Today we visited Bellengrath Gardens, which is a spectacular home, estate and gardens of a mid 20th century businessman in Mobile. He bought one of the first Coca Cola bottling franchises in the South and made millions bottling Coke. He and his wife had no children, so they left their huge estate and 60 acre gardens to a trust to be on permanent public display. The trust has plenty of funds to keep the gardens really beautiful. It was a mid-70s day and the flowers were in bloom in many parts of the gardens. They were just finishing setting up for their annual Christmas lights extravaganza, and expected over a thousand visitors to walk the pathways tonight, but there were only a dozen or so when we were there.
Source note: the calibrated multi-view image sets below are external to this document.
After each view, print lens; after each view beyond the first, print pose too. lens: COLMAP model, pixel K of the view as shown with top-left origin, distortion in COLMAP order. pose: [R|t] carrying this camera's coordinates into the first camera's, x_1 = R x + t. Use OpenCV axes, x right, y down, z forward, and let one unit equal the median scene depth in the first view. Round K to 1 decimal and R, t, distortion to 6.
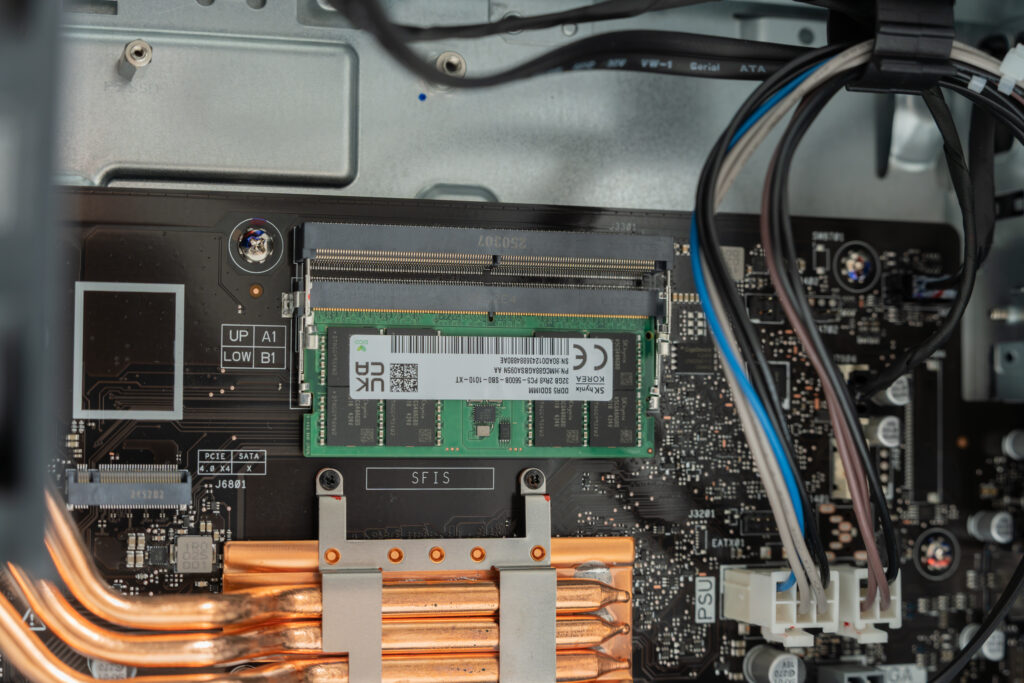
lens RADIAL K [[1750.9, 0, 514.3], [0, 1750.9, 341.6], [0, 0, 1]] dist [-0.149853, 0.000000]
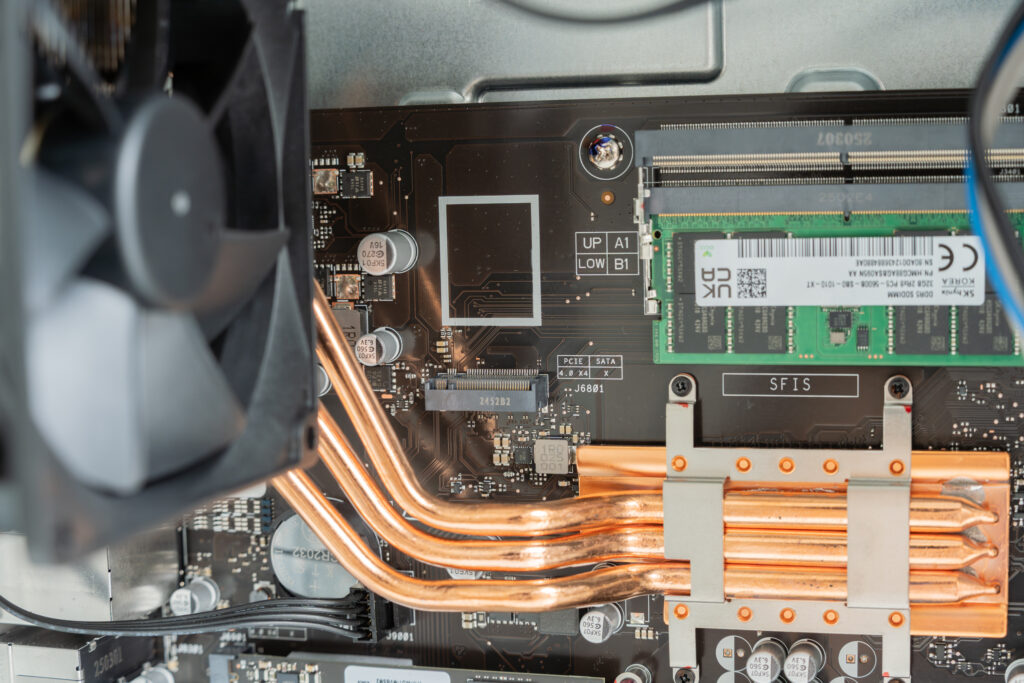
lens RADIAL K [[1750.9, 0, 511.4], [0, 1750.9, 347.0], [0, 0, 1]] dist [-0.149853, 0.000000]
pose [[0.844366, 0.027928, -0.535038, 0.342372], [0.056777, 0.988353, 0.141194, -0.088482], [0.532749, -0.149597, 0.832946, 0.120586]]
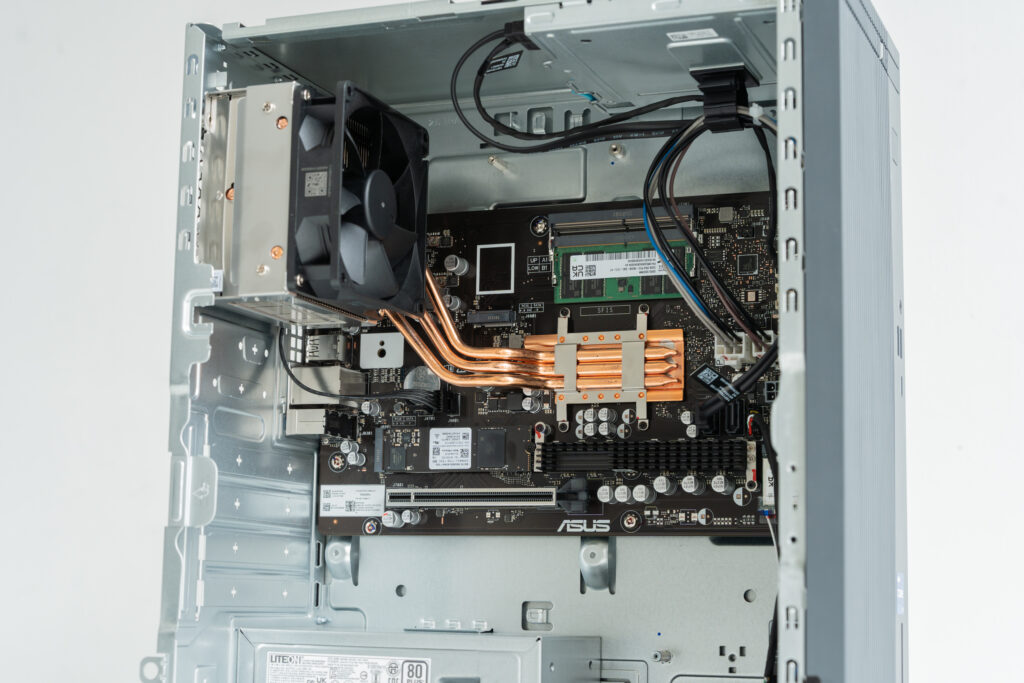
lens RADIAL K [[1750.9, 0, 513.3], [0, 1750.9, 342.7], [0, 0, 1]] dist [-0.149853, 0.000000]
pose [[0.797162, -0.081969, -0.598175, 1.371198], [0.018707, 0.993619, -0.111227, 0.408499], [0.603475, 0.077475, 0.793609, -1.092811]]
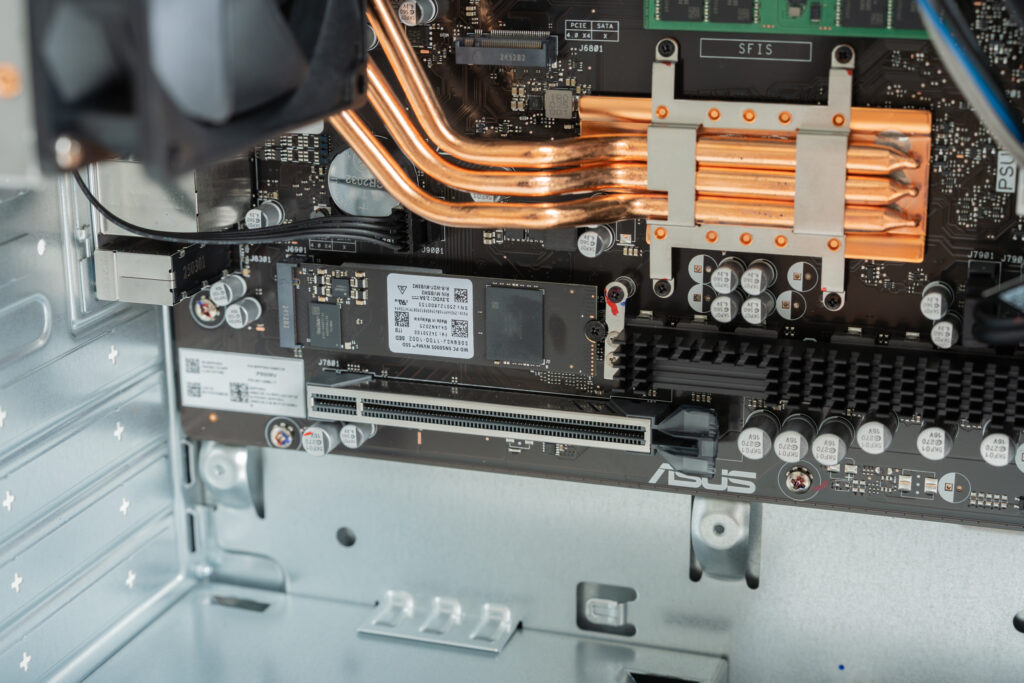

The home was also interesting. 100% of their furnishings from the 1950s and all of their antique collections were there. WOW!












We ate at a couple of good seafood restaurants. Good seafood is plentiful here, of course. Downtown Mobile was a Ho Hum, but you can’t have everything.


There are black crowned night herons here every night on the pilings at the dock. They are about 2 ft. long and they fly in every night just after dusk to sit on the pilings near the lights all night to swoop down to eat fish they see in the harbor. They have fairly large eyes for herons. I have been trying to take a picture of one for 3 nights, but the camera flash won’t reach 15 feet to the piling they favor and when we shine our big spotlight on them, they fly off. I can just imagine them telling the other herons “Damn tourists with the searchlights….now I’m blinded by that light and can’t see to catch fish for an hour!” This picture is the best I could do.